- 5 years ago
- Wedding: August 2013
Ok so without making this super long here are the details in short.
I am 26 marrying my wonderful man whom I have been with for 8 years.
My Mom died 5 years ago, suddenly and at age 43.
My closest Aunt was recently diagnosed with late stage 4 lung cancer. (not sure she will even make it to wedding)
My closest Grandmother was hospitalized recently for 2 months due to a serious staff infection.
Future Mother In Law is cold and emotionally disconeccted (due to her negative outlook on her very cushy and priveliaged life. Complaining about coming to our engagement party)
I don’t have the “Bride” gene and I am not excited about my wedding….I AM excited about my marriage.
I am not comfortable being the center of attention.
My Dad has very generously put together a very large and over the top engagement party for us. With the help of many aunts, grandma’s and other family friends. LOTS of work went into this party. I am greatful.
I am not sure how to handle this though. I am not excited. My Mom missing is overshadowing everything and I can’t seem to shake it. People want to see an excited bubbly Bride and right now I dont’ feel like that.
I even quit planning my wedding entirely a month ago and passed EVERYTHING on to my fiance due to my hair starting to fall out.

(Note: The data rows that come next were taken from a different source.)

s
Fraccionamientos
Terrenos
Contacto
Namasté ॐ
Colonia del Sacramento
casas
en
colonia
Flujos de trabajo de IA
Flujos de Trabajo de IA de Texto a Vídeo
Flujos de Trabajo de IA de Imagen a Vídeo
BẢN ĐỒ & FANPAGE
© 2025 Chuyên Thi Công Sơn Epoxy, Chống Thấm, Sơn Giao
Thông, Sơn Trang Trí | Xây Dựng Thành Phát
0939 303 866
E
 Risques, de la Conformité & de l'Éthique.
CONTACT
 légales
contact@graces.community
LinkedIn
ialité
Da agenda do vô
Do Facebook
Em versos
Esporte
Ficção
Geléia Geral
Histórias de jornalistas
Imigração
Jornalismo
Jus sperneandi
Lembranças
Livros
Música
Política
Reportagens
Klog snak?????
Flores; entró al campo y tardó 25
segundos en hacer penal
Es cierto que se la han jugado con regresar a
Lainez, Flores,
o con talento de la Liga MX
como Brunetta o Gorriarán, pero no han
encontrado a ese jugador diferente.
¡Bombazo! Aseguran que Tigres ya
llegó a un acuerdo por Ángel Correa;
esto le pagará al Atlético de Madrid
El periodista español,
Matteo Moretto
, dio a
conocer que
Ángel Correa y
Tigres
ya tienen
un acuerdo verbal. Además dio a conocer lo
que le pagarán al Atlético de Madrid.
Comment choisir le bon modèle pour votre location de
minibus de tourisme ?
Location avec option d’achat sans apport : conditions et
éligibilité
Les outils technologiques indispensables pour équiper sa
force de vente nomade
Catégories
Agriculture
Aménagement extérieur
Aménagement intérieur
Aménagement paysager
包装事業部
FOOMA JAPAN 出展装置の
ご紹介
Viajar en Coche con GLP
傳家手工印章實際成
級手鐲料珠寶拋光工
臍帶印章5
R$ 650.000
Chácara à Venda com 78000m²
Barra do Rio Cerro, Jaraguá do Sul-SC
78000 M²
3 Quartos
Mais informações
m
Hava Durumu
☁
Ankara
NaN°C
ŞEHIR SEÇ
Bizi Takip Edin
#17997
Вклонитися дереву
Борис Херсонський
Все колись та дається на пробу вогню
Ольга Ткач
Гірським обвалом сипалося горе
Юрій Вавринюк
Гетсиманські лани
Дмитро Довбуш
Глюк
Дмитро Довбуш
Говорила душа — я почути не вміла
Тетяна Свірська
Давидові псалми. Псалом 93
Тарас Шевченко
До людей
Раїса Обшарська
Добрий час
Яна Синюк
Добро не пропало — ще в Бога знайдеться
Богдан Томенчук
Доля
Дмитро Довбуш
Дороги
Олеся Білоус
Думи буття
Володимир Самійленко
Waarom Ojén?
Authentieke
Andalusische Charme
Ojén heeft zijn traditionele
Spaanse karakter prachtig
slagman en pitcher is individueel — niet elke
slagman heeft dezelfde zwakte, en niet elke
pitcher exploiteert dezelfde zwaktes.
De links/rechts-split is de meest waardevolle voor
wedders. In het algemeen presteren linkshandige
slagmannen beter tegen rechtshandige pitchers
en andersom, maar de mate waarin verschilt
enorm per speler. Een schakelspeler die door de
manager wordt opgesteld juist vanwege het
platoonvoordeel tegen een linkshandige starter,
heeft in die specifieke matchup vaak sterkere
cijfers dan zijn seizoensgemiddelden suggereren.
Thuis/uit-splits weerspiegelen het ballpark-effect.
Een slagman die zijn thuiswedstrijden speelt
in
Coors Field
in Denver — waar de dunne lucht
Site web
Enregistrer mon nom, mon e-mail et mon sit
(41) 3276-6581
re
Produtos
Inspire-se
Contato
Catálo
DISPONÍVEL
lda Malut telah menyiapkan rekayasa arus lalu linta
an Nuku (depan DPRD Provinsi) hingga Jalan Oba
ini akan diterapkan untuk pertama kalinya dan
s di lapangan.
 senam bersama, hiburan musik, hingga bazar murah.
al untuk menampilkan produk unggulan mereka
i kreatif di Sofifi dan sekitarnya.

In fact missing my Mom has morphed into no longer disliking my Future Mother-In-Law but to absolute disgust. I am pretty good at faking and smiling and biting my tongue when she is rude/insensitive but I’m worried with all my emotions bubbling right now I may lash out at her tonight.
I guess I am hoping for a few words of wisdom to help calm me down. I am anxious and feel as though one wrong word from anyone and I might lose it.
CAN ANYONE PLEASE HELP ME!
P.S. Been working out like a mad woman to de-stress, going to get a pedicure today to try and relax.